__ZITIERTE TEXTSTELLE__:
*****

Tatbestandsberichtigungsantrag wegen Unklarheit

Leitsatz

Die Berichtigung des Tatbestandes nach § 119 VwGO wegen Unklarheit ist nicht anhand der einzelnen Formulierung einer tatsächlichen Feststellung, sondern aufgrund einer Gesamtbetrachtung des Kontextes der einzelnen Feststellung innerhalb der Darstellung des Sach- und Streitstandes zu beurteilen.

Gesetze: § 117 Abs 2 Nr 4 VwGO, § 117 Abs 2 Nr 5 VwGO, § 117 Abs 3 VwGO, § 119 VwGO, § 173 VwGO, § 315 ZPO, § 418 Abs 1 ZPO

Gründe

1Der Antrag der Klägerin auf Berichtigung des Tatbestandes, über den der Senat gemäß § 119 Abs. 2 Satz 1 und 3 VwGO durch Beschluss unter Mitwirkung derjenigen Richter entscheidet, die an dem angegriffenen Urteil vom mitgewirkt haben, hat keinen Erfolg.

*****

Schreiben Sie bitte den Abschnitt aus dem Text zur Tatbestandsberichtigung wortgetreu ab, beginnend bei „Tatbestandsberichtigungsantrag wegen Unklarheit“ und endend bei „hat keinen Erfolg.“.

__DATENZEILEN__:
*****

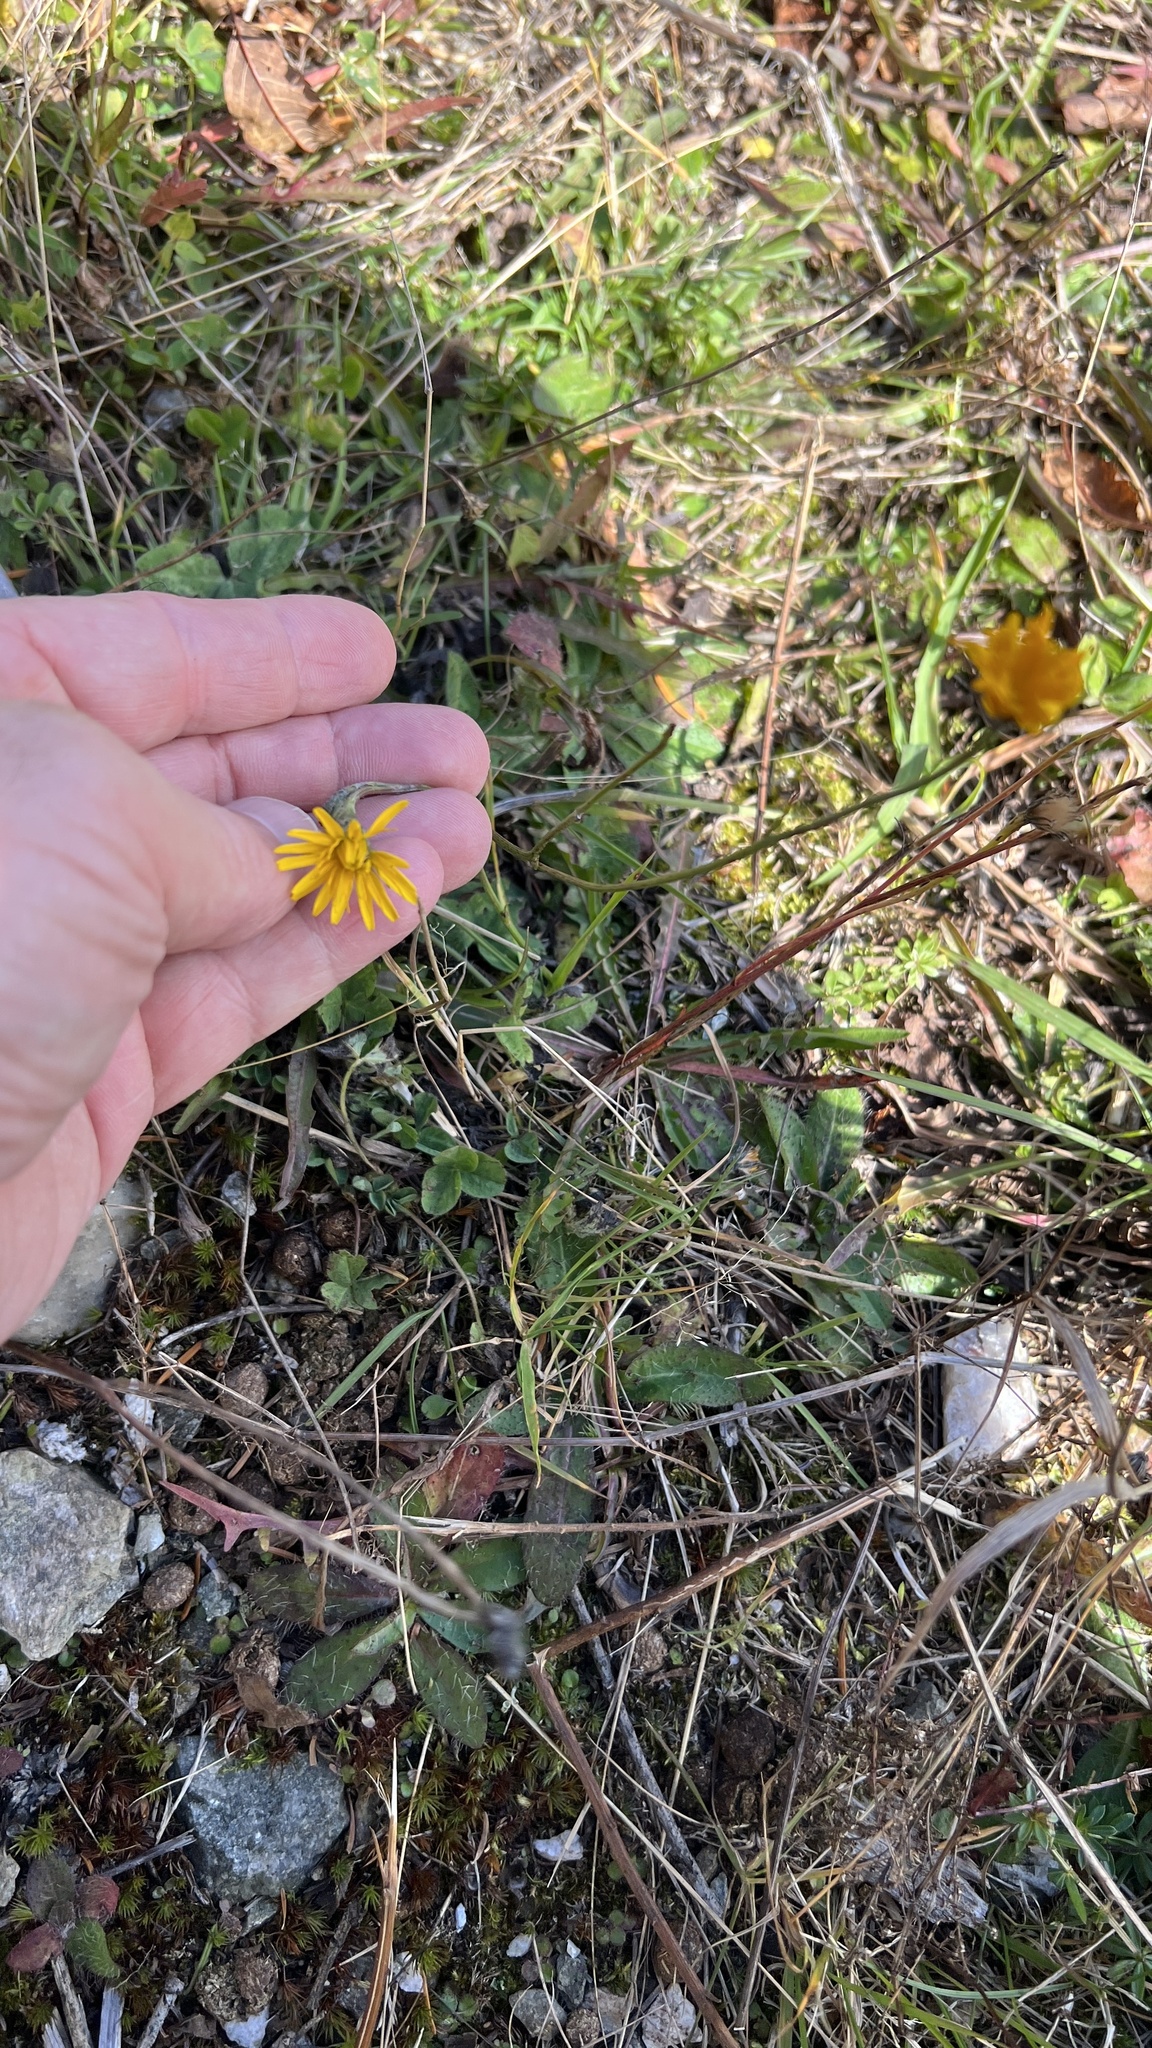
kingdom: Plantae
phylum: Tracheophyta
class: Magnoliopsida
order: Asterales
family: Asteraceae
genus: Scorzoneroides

*****

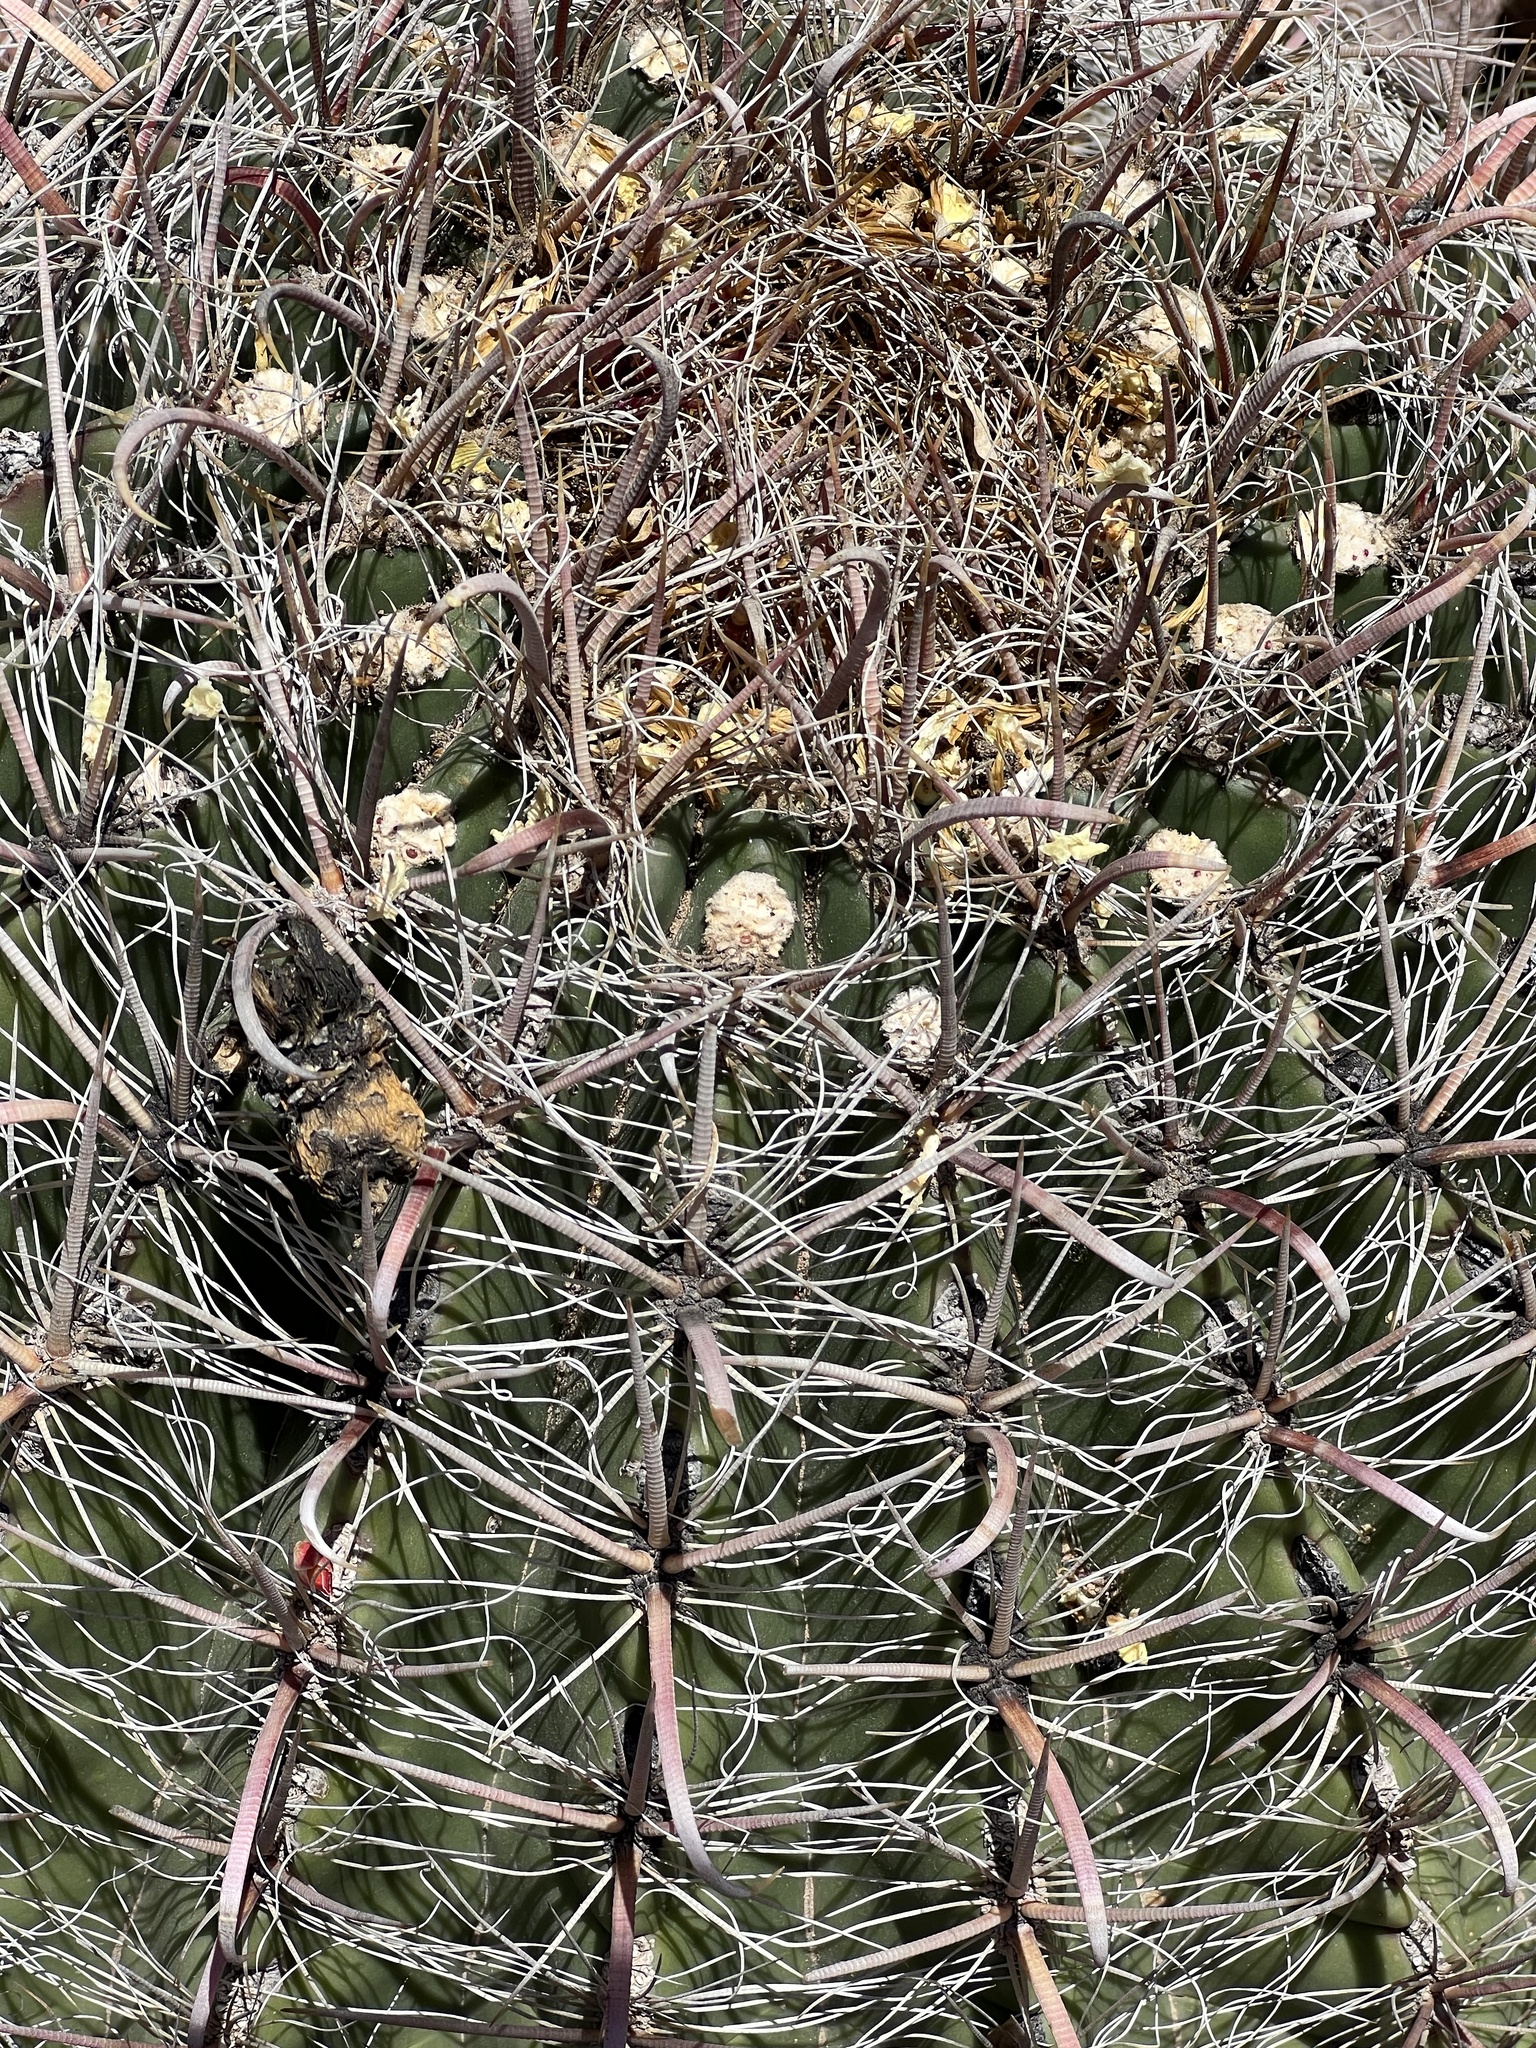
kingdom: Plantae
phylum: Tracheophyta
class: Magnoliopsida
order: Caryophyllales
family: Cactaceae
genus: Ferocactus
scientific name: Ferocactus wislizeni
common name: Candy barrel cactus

*****

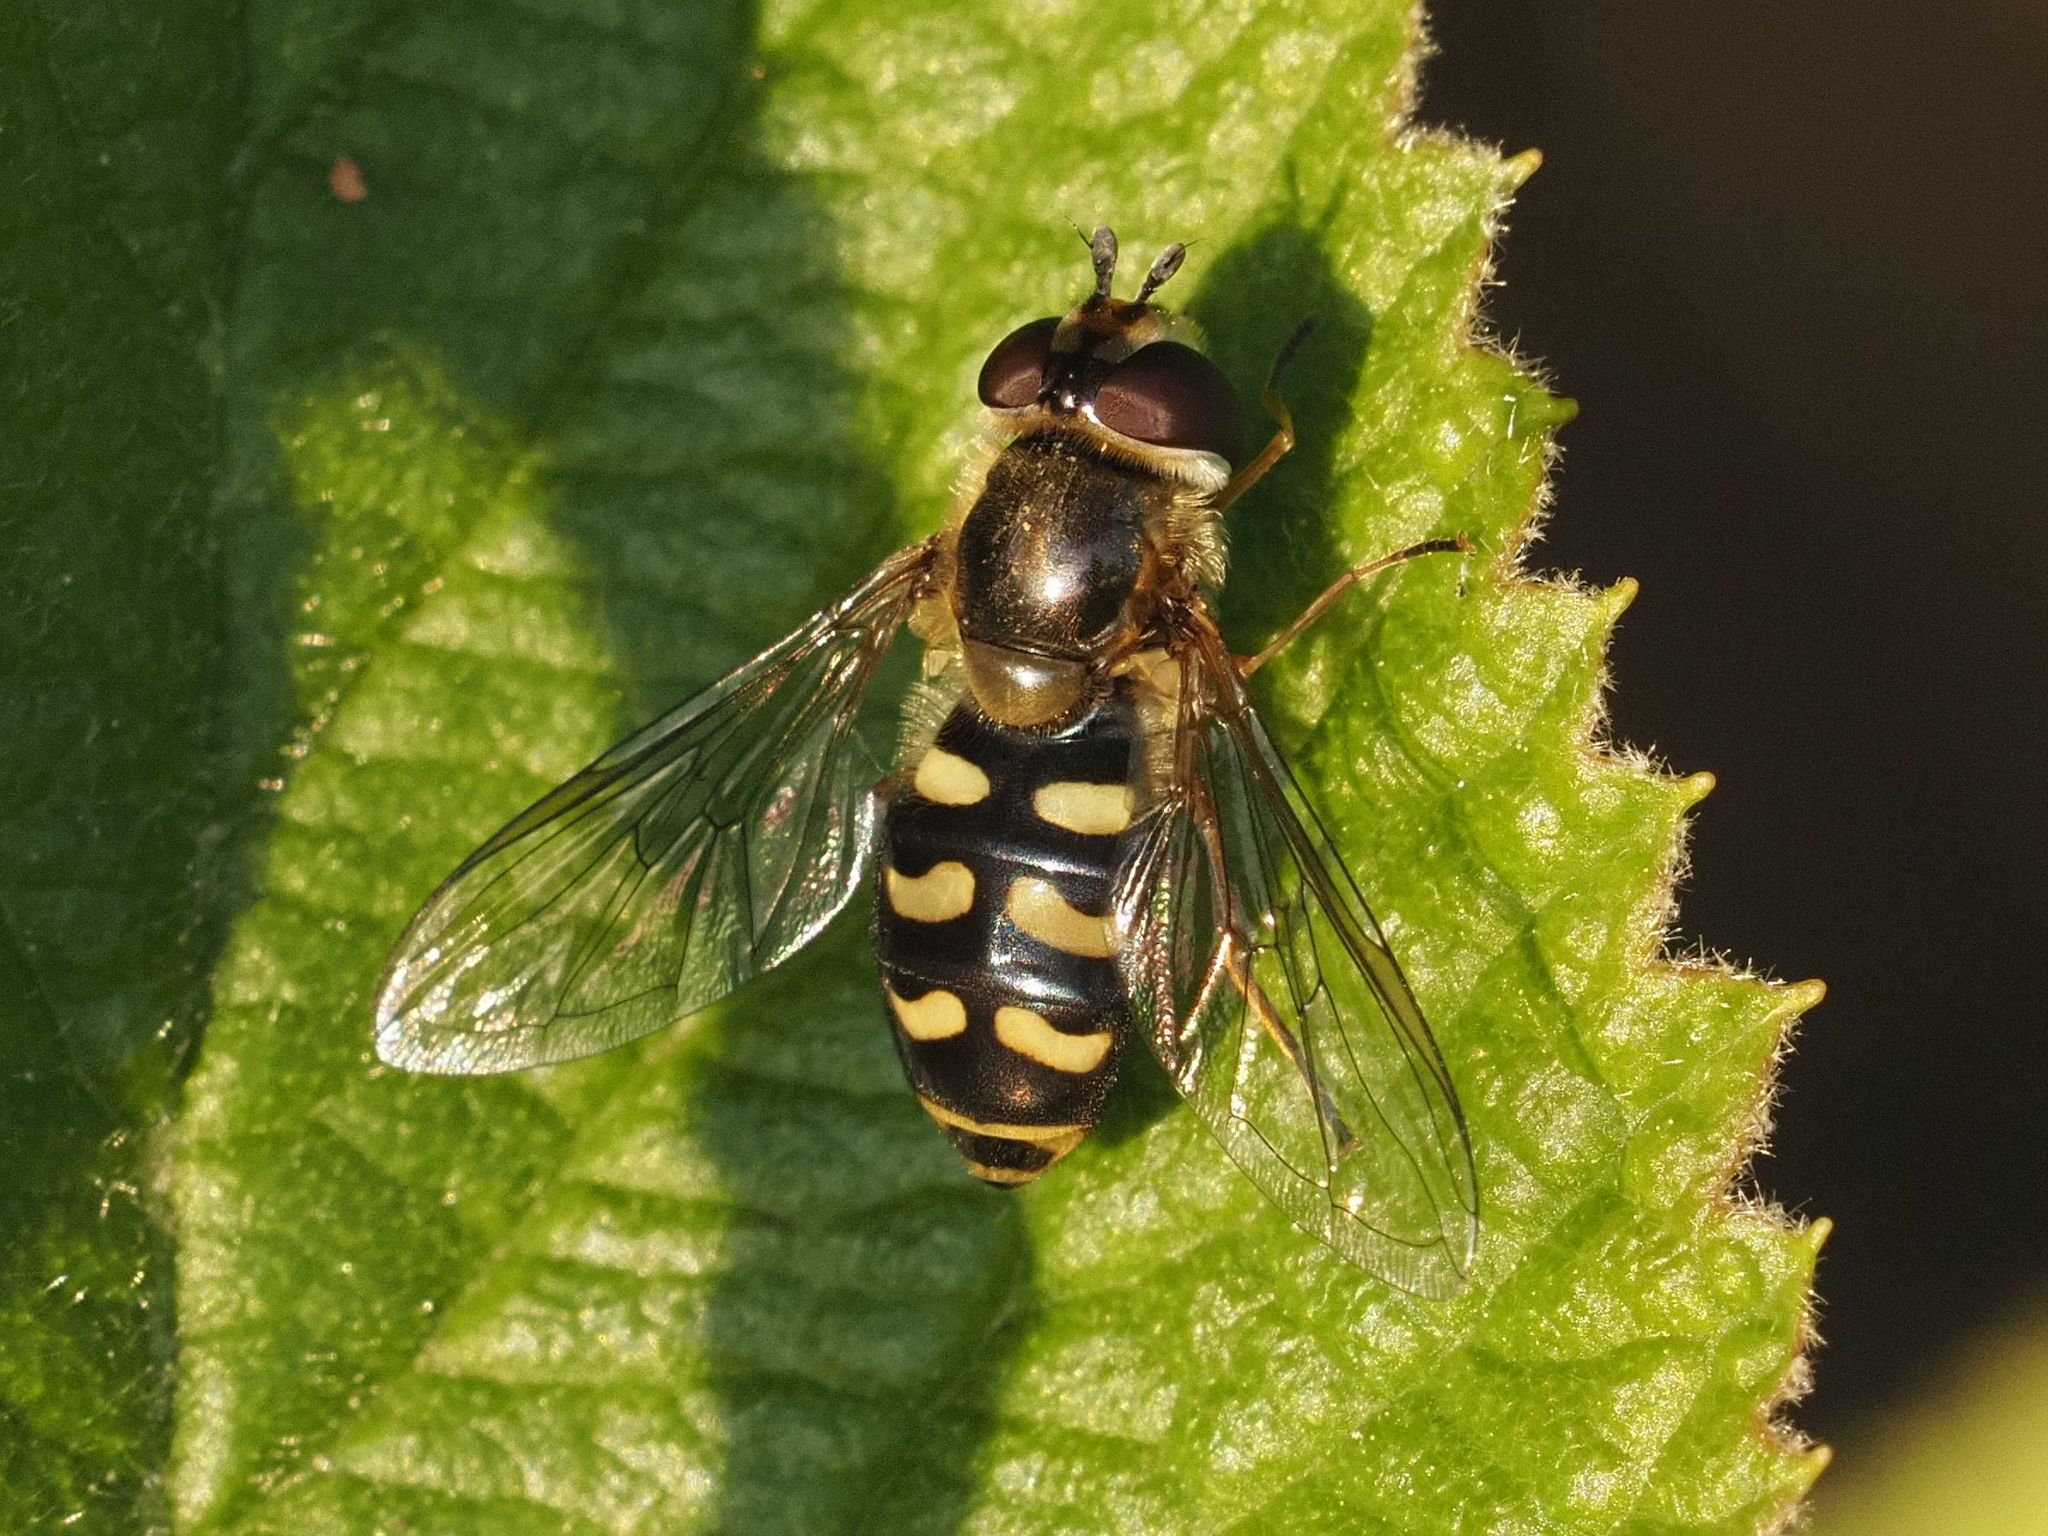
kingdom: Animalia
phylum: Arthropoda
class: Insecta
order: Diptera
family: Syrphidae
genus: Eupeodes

*****

__ERGEBNIS__:
Tatbestandsberichtigungsantrag wegen Unklarheit

Leitsatz

Die Berichtigung des Tatbestandes nach § 119 VwGO wegen Unklarheit ist nicht anhand der einzelnen Formulierung einer tatsächlichen Feststellung, sondern aufgrund einer Gesamtbetrachtung des Kontextes der einzelnen Feststellung innerhalb der Darstellung des Sach- und Streitstandes zu beurteilen.

Gesetze: § 117 Abs 2 Nr 4 VwGO, § 117 Abs 2 Nr 5 VwGO, § 117 Abs 3 VwGO, § 119 VwGO, § 173 VwGO, § 315 ZPO, § 418 Abs 1 ZPO

Gründe

1Der Antrag der Klägerin auf Berichtigung des Tatbestandes, über den der Senat gemäß § 119 Abs. 2 Satz 1 und 3 VwGO durch Beschluss unter Mitwirkung derjenigen Richter entscheidet, die an dem angegriffenen Urteil vom mitgewirkt haben, hat keinen Erfolg.